J.K. Rowling has done it again. Almost nine years after the release of Harry Potter and the Deathly Hallows, Rowling managed to put the entire muggle world back under her spell. Fantastic Beasts and Where to Find Them, directed by David Yates and written by Rowling herself, is a delightful welcome back to the Wizarding World.
Fantastic Beasts takes place in 1926 New York, 70 years before the events of Harry Potter. We’re introduced to Newt Scamander (Eddie Redmayne), a magizoologist who brings a suitcase full of magical beasts to New York. Some accidentally escape and cause havoc all over the city.
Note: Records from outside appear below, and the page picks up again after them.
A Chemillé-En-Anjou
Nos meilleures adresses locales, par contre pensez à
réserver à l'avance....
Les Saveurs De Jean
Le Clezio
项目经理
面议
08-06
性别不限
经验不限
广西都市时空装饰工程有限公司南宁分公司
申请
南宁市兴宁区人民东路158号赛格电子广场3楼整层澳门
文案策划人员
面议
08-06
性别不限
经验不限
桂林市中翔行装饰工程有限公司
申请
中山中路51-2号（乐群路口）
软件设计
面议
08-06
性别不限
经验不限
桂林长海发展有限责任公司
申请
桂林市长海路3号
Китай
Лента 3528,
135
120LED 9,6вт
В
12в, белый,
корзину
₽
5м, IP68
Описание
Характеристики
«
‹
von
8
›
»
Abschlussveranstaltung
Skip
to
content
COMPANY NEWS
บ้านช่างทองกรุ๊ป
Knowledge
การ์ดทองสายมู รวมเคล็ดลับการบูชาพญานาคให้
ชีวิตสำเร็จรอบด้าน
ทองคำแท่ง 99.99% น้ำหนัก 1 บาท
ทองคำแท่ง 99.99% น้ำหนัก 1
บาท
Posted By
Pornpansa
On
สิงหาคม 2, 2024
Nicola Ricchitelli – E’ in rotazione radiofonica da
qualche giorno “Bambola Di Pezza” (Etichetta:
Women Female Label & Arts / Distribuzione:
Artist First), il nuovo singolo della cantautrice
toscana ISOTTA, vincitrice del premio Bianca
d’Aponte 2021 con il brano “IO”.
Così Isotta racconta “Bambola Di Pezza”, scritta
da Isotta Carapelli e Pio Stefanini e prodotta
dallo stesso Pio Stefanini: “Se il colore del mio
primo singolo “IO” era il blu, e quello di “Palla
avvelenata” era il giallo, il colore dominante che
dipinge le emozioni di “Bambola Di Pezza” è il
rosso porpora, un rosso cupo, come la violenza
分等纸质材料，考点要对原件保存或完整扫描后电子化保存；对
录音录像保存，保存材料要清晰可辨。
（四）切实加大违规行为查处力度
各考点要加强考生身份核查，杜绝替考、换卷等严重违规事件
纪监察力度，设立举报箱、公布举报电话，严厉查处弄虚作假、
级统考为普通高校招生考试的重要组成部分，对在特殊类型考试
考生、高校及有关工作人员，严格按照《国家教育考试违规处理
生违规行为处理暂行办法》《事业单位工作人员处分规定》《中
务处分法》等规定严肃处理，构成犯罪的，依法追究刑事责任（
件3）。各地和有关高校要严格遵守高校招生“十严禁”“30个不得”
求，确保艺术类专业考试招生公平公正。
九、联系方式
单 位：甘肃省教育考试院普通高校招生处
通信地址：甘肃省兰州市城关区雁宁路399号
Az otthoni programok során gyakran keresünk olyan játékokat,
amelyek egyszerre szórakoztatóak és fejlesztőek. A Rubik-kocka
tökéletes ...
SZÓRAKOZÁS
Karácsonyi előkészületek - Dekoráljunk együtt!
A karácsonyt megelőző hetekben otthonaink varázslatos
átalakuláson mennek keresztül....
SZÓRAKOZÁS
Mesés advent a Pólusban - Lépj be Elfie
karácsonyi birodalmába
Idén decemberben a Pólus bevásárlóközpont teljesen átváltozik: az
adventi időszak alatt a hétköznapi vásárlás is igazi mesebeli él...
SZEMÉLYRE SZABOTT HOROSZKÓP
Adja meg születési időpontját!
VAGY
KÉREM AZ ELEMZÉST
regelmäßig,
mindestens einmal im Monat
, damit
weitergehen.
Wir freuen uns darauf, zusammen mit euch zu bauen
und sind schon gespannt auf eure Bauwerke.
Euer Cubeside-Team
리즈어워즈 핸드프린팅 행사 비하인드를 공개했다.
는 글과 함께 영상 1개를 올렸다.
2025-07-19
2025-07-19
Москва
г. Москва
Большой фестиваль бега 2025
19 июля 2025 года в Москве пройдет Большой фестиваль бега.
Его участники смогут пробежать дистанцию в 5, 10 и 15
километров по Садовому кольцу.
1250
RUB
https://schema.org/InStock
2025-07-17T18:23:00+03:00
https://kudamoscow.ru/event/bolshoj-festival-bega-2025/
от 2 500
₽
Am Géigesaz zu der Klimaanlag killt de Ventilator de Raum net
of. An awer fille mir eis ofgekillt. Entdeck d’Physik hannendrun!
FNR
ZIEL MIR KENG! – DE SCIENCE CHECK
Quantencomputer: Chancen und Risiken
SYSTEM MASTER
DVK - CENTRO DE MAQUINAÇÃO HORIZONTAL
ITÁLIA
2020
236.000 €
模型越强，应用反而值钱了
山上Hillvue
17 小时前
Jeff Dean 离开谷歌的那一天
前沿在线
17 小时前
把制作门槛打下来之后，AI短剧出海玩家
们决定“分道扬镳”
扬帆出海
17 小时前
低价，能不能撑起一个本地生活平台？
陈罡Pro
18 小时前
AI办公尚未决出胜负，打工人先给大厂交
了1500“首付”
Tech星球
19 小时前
He gains the help of magical sisters Tina (Katherine Waterston) and Queenie Goldstein (Alison Sudol) and muggle Jacob Kowalski (Dan Fogler) to find them while avoiding being arrested by the Magical Council of the United States of America.
This is all taking place while Gellert Grindelwald (Johnny Depp), the dark wizard who provided Voldemort with inspiration, unleashes terror across Europe. Grindelwald believes in a wizard master race and will do anything to achieve his ends.
Fantastic Beasts is a funny, intense, beautifully directed and filmed movie that offers both the casual viewer and the intense Harry Potter fan a glimpse into not only American wizarding society, but also Rowling’s politics and talent for worldbuilding.
Even more so than the Potter movies, Fantastic Beasts feels like Rowling. It’s infused with her dark, dry, crude humor and often controversial political views in a way the Potter directors were never able to truly capture.
Rowling has always been outspoken politically on a wide range of issues. Unapologetically liberal, the Harry Potter books served as her platform to voice her opinions and concerns about racism, women’s rights and war. Fantastic Beasts is infused with her opinions about religious extremism, segregation and children’s rights. In perfect Rowling style, her messages are subtle, but powerful.
Also unlike the Harry Potter films, which always aired on the light side, Fantastic Beasts dared to be as dark and potentially upsetting as the original Harry Potter Books. In an effort to appeal to more people, and keep the movies to a PG-13 rating or less, directors and writers toned down the books’ more dark and heavy moments. Yates and Rowling make no such effort with Fantastic Beasts. Instead, viewers enter the Wizarding World that Rowling created: dark, scary and full of monsters.
The Fantastic Beasts and Where to Find Them franchise gives Rowling the chance to bring her worldbuilding vision to the big screen in the way she intended it. For the first time, Rowling is writing and has complete control over how her meticulously constructed world is portrayed on the big screen.
And so far, she’s proved herself. Fantastic Beasts and Where to Find Them is clever, funny and an overall well-done movie. For her first screenplay, Rowling delights and inspires once again. Harry’s story may be finished, but Rowling has a lot left in her and Fantastic Beasts and Where to Find Them proved that. I can’t wait to see where she takes us next.